8 marzo
06 Marzo 2026Secondo i dati diffusi da Farmindustria per l’8 marzo, le donne rappresentano il 45% degli occupati del settore farmaceutico in Italia

Le donne rappresentano il 45% degli addetti nell’industria farmaceutica in Italia, con una crescita dell’occupazione femminile del 15% tra il 2019 e il 2025. È quanto comunica Farmindustria in una nota diffusa in occasione della Giornata internazionale della donna.
Secondo i dati riportati dall’associazione, nel 2025 gli occupati del settore hanno raggiunto 72.200 unità, con un aumento del 2% rispetto al 2024. Nel periodo compreso tra il 2019 e il 2025 l’occupazione complessiva è cresciuta del 10%, a fronte di un incremento del 5% registrato nel totale dell’economia italiana.
All’interno del settore la presenza femminile risulta particolarmente rilevante anche nei ruoli qualificati: le donne sono il 48% tra dirigenti e quadri e il 51% tra i ricercatori.
«Nel 2025 i dipendenti del settore hanno raggiunto quota 72.200, +2% rispetto al 2024. Dal 2019 al 2025 sono aumentati del 10%, il doppio del totale in Italia (+5%) grazie soprattutto all’occupazione femminile, cresciuta del 15%, specie tra i giovani, +25% complessivamente», afferma Marcello Cattani, presidente di Farmindustria.
Secondo l’associazione, questi risultati sono collegati a politiche aziendali orientate al welfare e alla conciliazione tra vita privata e lavoro, con strumenti di flessibilità organizzativa, sostegno alla genitorialità e percorsi professionali basati sulla formazione continua. Il settore si caratterizza inoltre per un numero di figli tra i dipendenti superiore del 45% rispetto alla media nazionale.
Nel comunicato si segnala anche che l’industria farmaceutica presenta uno dei livelli più bassi di divario retributivo di genere nel comparto manifatturiero, con un gender gap che, secondo dati Istat, si azzera nella fascia di età tra i 30 e i 49 anni.

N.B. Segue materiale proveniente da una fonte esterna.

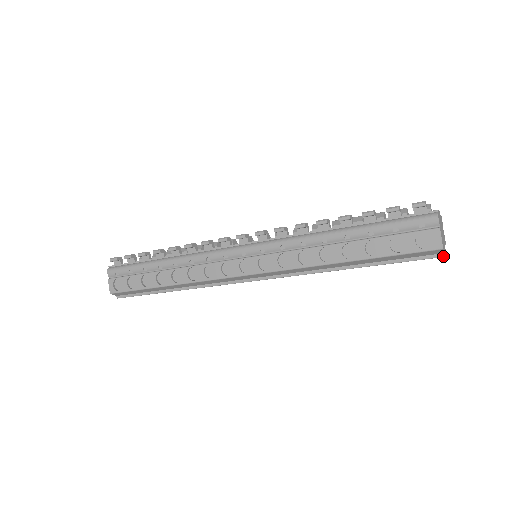
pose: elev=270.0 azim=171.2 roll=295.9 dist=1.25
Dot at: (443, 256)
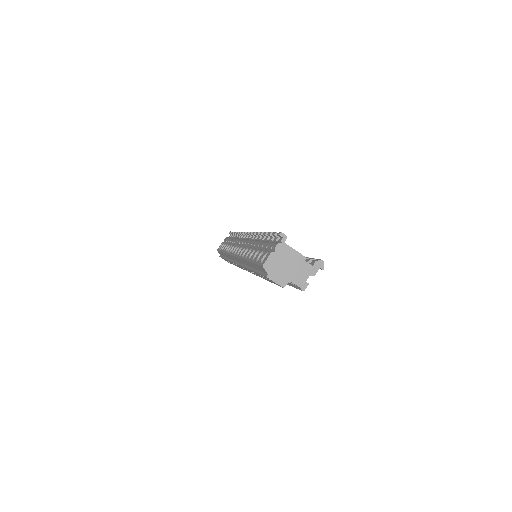
Dot at: (266, 276)
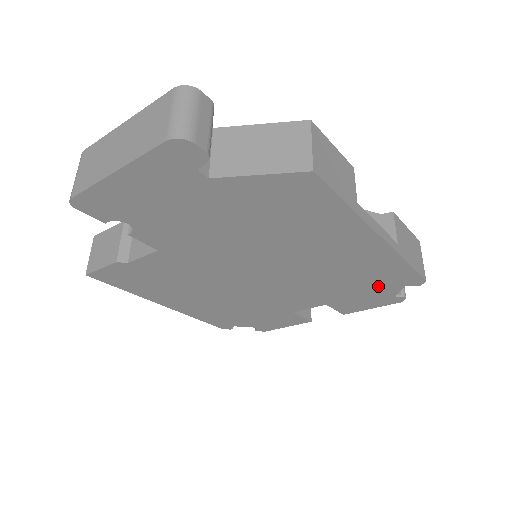
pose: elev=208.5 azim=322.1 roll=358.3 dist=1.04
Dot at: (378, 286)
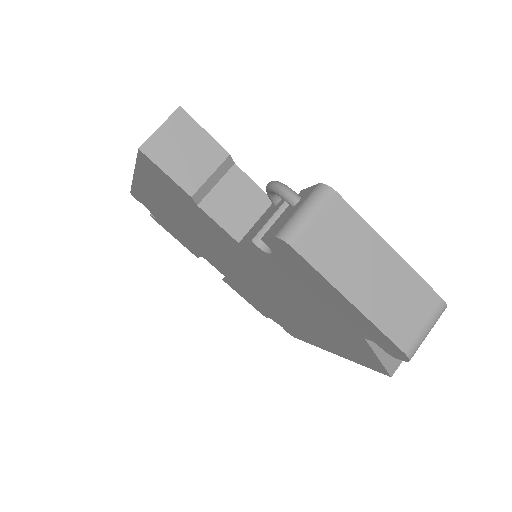
Dot at: (273, 317)
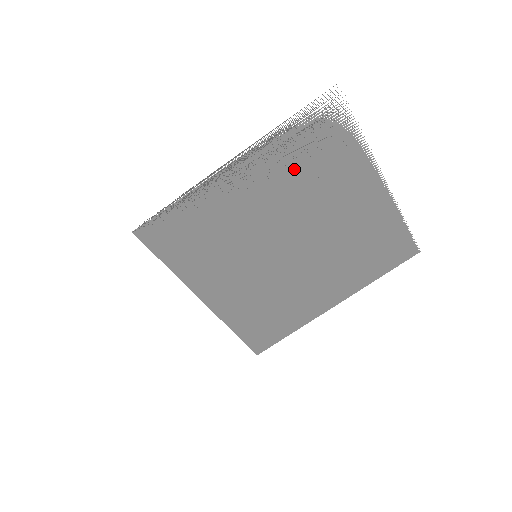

Inoltre, il 78% delle imprese del settore ha già ottenuto la certificazione volontaria della parità di genere, mentre il restante 22% ha avviato o prevede di avviare il percorso di certificazione.
«L’8 marzo è l’occasione per ribadire il nostro impegno quotidiano insieme alle aziende farmaceutiche», aggiunge Cattani, ricordando le iniziative sviluppate con il Ministero per la Famiglia, la Natalità e le Pari Opportunità, tra cui un evento programmato a maggio dedicato a donne, qualità delle cure, prevenzione e nuove tecnologie.
Secondo Farmindustria, l’industria farmaceutica rappresenta un settore ad alta intensità di conoscenza che investe da tempo in programmi per avvicinare i giovani alle professioni scientifiche, con particolare attenzione alla partecipazione femminile nelle discipline STEM.